In this video, we're going to talk more about the second step of each PCR cycle, which is annealing. In this second step, the DNA primers are actually going to anneal to the heat-denatured single-stranded DNA. The temperature is going to be lowered to about 55 degrees Celsius. If you recall in step number 1, the temperatures were as high as 95 degrees Celsius. This lowering of the temperature allows for complementary base pairing to occur between the DNA primers and the single-stranded DNA itself.

Taq polymerase remains inactive at these cooler temperatures because the temperatures are just too cool for it to synthesize DNA. When we take a look at our image on the left-hand side, at the second step, annealing, you can see that the cooler temperatures allow the DNA primers to anneal to the DNA. After the first step of PCR, which is denaturation, we know that we've generated single-stranded DNA, this heat-denatured DNA. In the second step, the temperatures are cold so that the DNA primers can anneal to the DNA, as we see here. Notice that they are annealed on different DNA strands and are annealed facing towards each other in terms of their 5' and 3' ends. This one goes from left to right, and this one goes from right to left, facing towards each other.

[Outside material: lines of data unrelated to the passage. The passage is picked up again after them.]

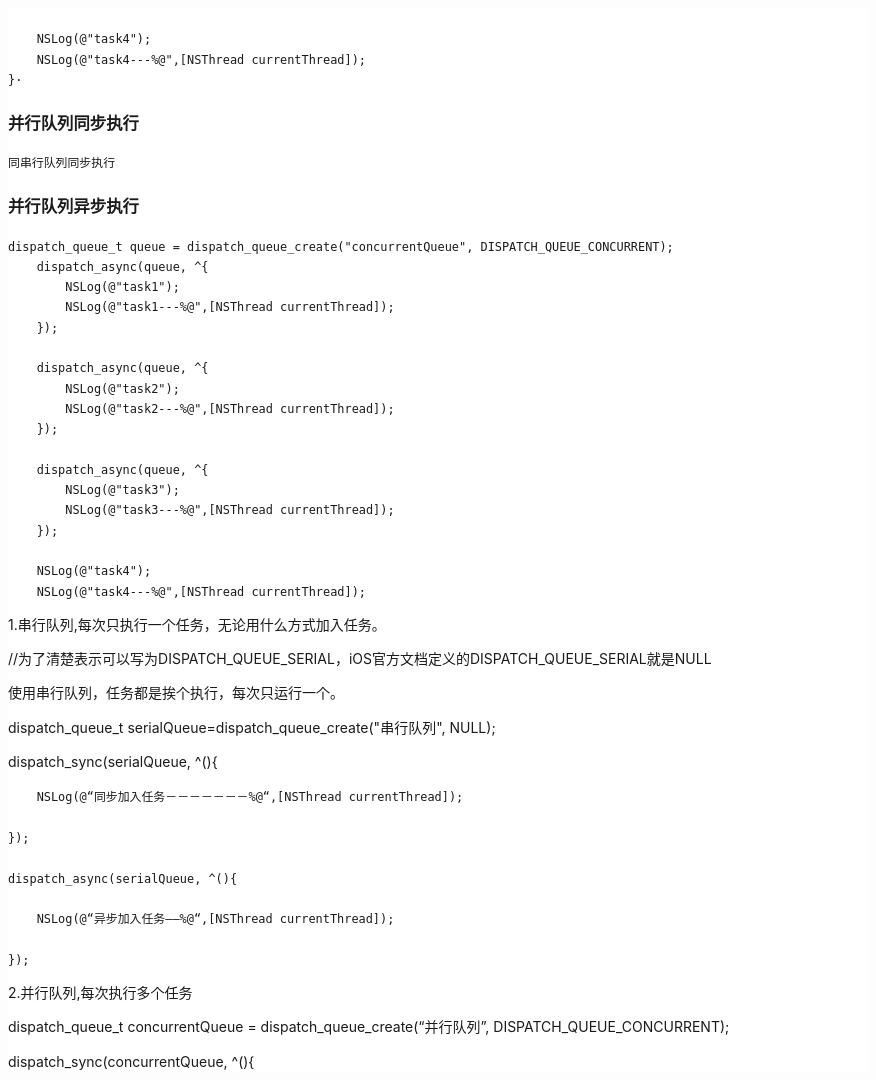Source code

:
 ```
     
    NSLog(@"task4");
    NSLog(@"task4---%@",[NSThread currentThread]);
}·
```

### 并行队列同步执行
    同串行队列同步执行
### 并行队列异步执行

```
dispatch_queue_t queue = dispatch_queue_create("concurrentQueue", DISPATCH_QUEUE_CONCURRENT);
    dispatch_async(queue, ^{
        NSLog(@"task1");
        NSLog(@"task1---%@",[NSThread currentThread]);
    });
     
    dispatch_async(queue, ^{
        NSLog(@"task2");
        NSLog(@"task2---%@",[NSThread currentThread]);
    });
     
    dispatch_async(queue, ^{
        NSLog(@"task3");
        NSLog(@"task3---%@",[NSThread currentThread]);
    });
     
    NSLog(@"task4");
    NSLog(@"task4---%@",[NSThread currentThread]);
```

 1.串行队列,每次只执行一个任务，无论用什么方式加入任务。

  //为了清楚表示可以写为DISPATCH_QUEUE_SERIAL，iOS官方文档定义的DISPATCH_QUEUE_SERIAL就是NULL

 使用串行队列，任务都是挨个执行，每次只运行一个。

  dispatch_queue_t serialQueue=dispatch_queue_create("串行队列", NULL);

  dispatch_sync(serialQueue, ^(){

        NSLog(@“同步加入任务－－－－－－－%@“,[NSThread currentThread]);

    });

    dispatch_async(serialQueue, ^(){

        NSLog(@“异步加入任务——%@“,[NSThread currentThread]);   

    });

2.并行队列,每次执行多个任务

dispatch_queue_t concurrentQueue = dispatch_queue_create(“并行队列”, DISPATCH_QUEUE_CONCURRENT);

 dispatch_sync(concurrentQueue, ^(){
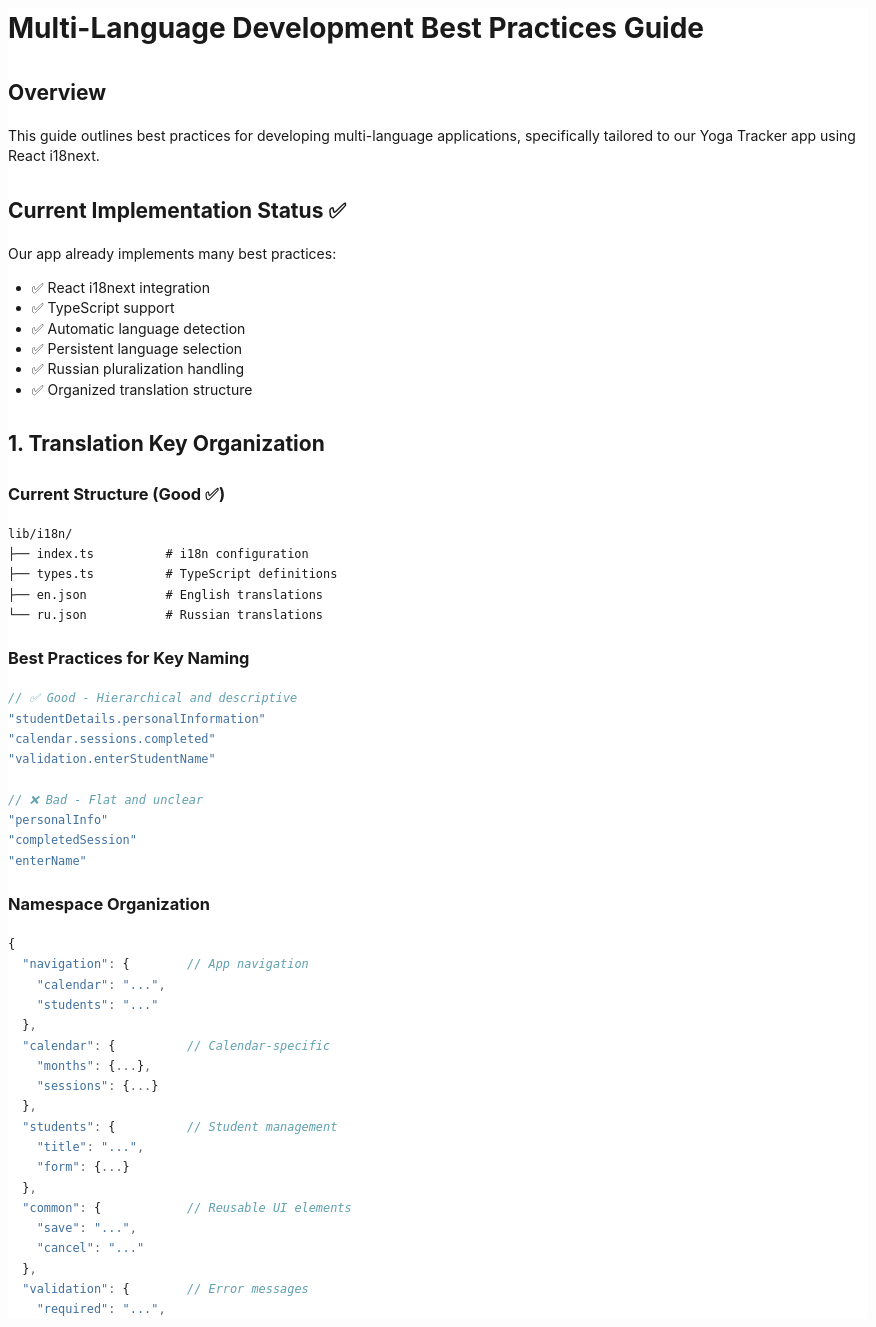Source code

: # Multi-Language Development Best Practices Guide

## Overview
This guide outlines best practices for developing multi-language applications, specifically tailored to our Yoga Tracker app using React i18next.

## Current Implementation Status ✅
Our app already implements many best practices:
- ✅ React i18next integration
- ✅ TypeScript support
- ✅ Automatic language detection
- ✅ Persistent language selection
- ✅ Russian pluralization handling
- ✅ Organized translation structure

## 1. Translation Key Organization

### Current Structure (Good ✅)
```
lib/i18n/
├── index.ts          # i18n configuration
├── types.ts          # TypeScript definitions
├── en.json           # English translations
└── ru.json           # Russian translations
```

### Best Practices for Key Naming
```typescript
// ✅ Good - Hierarchical and descriptive
"studentDetails.personalInformation"
"calendar.sessions.completed"
"validation.enterStudentName"

// ❌ Bad - Flat and unclear
"personalInfo"
"completedSession"
"enterName"
```

### Namespace Organization
```typescript
{
  "navigation": {        // App navigation
    "calendar": "...",
    "students": "..."
  },
  "calendar": {          // Calendar-specific
    "months": {...},
    "sessions": {...}
  },
  "students": {          // Student management
    "title": "...",
    "form": {...}
  },
  "common": {            // Reusable UI elements
    "save": "...",
    "cancel": "..."
  },
  "validation": {        // Error messages
    "required": "...",
```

Now that these DNA primers have been annealed, in the third step, they can be extended. However, it cannot be extended here in the second step because these temperatures of 55 degrees Celsius are just too cold for the Taq polymerase to work. Notice the Taq polymerase is saying, "brrr, I can't work like this." He's all cold, and he can only work when we increase those temperatures just a little bit to the right temperatures. This here concludes our brief introduction to the second step of PCR, annealing of the DNA primers. We'll be able to talk about the third and final step of PCR in our next video.